- _Page-level text extractions_
╔══

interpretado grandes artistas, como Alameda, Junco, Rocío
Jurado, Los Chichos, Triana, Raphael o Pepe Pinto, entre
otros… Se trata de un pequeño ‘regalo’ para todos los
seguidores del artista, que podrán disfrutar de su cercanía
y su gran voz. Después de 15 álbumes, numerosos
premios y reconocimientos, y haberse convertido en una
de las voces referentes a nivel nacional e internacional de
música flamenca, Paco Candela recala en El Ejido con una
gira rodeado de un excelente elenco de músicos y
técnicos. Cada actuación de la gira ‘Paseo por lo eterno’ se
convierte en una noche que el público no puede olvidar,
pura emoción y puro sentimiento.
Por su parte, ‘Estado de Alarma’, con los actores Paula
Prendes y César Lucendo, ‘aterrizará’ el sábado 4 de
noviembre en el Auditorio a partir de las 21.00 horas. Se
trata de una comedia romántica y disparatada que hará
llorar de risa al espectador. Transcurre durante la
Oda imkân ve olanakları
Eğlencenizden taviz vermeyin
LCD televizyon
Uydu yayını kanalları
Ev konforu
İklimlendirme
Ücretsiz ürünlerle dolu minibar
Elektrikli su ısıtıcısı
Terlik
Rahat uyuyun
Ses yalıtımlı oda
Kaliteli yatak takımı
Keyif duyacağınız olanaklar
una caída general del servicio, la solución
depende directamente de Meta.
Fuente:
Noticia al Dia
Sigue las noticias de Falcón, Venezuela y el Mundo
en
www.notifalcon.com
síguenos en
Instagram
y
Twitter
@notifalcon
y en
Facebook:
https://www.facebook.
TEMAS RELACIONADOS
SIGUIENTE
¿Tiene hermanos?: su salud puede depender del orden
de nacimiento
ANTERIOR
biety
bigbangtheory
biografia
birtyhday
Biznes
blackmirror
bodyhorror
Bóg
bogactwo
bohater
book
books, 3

╚══

- _WHAT YOU HAVE TO DO_
Please give the listing above again, substituting "temporada" for "gira" and leaving everything else unchanged.

- _OUTPUT FOR THIS TASK_
interpretado grandes artistas, como Alameda, Junco, Rocío
Jurado, Los Chichos, Triana, Raphael o Pepe Pinto, entre
otros… Se trata de un pequeño ‘regalo’ para todos los
seguidores del artista, que podrán disfrutar de su cercanía
y su gran voz. Después de 15 álbumes, numerosos
premios y reconocimientos, y haberse convertido en una
de las voces referentes a nivel nacional e internacional de
música flamenca, Paco Candela recala en El Ejido con una
temporada rodeado de un excelente elenco de músicos y
técnicos. Cada actuación de la temporada ‘Paseo por lo eterno’ se
convierte en una noche que el público no puede olvidar,
pura emoción y puro sentimiento.
Por su parte, ‘Estado de Alarma’, con los actores Paula
Prendes y César Lucendo, ‘aterrizará’ el sábado 4 de
noviembre en el Auditorio a partir de las 21.00 horas. Se
trata de una comedia romántica y disparatada que hará
llorar de risa al espectador. Transcurre durante la
Oda imkân ve olanakları
Eğlencenizden taviz vermeyin
LCD televizyon
Uydu yayını kanalları
Ev konforu
İklimlendirme
Ücretsiz ürünlerle dolu minibar
Elektrikli su ısıtıcısı
Terlik
Rahat uyuyun
Ses yalıtımlı oda
Kaliteli yatak takımı
Keyif duyacağınız olanaklar
una caída general del servicio, la solución
depende directamente de Meta.
Fuente:
Noticia al Dia
Sigue las noticias de Falcón, Venezuela y el Mundo
en
www.notifalcon.com
síguenos en
Instagram
y
Twitter
@notifalcon
y en
Facebook:
https://www.facebook.
TEMAS RELACIONADOS
SIGUIENTE
¿Tiene hermanos?: su salud puede depender del orden
de nacimiento
ANTERIOR
biety
bigbangtheory
biografia
birtyhday
Biznes
blackmirror
bodyhorror
Bóg
bogactwo
bohater
book
books, 3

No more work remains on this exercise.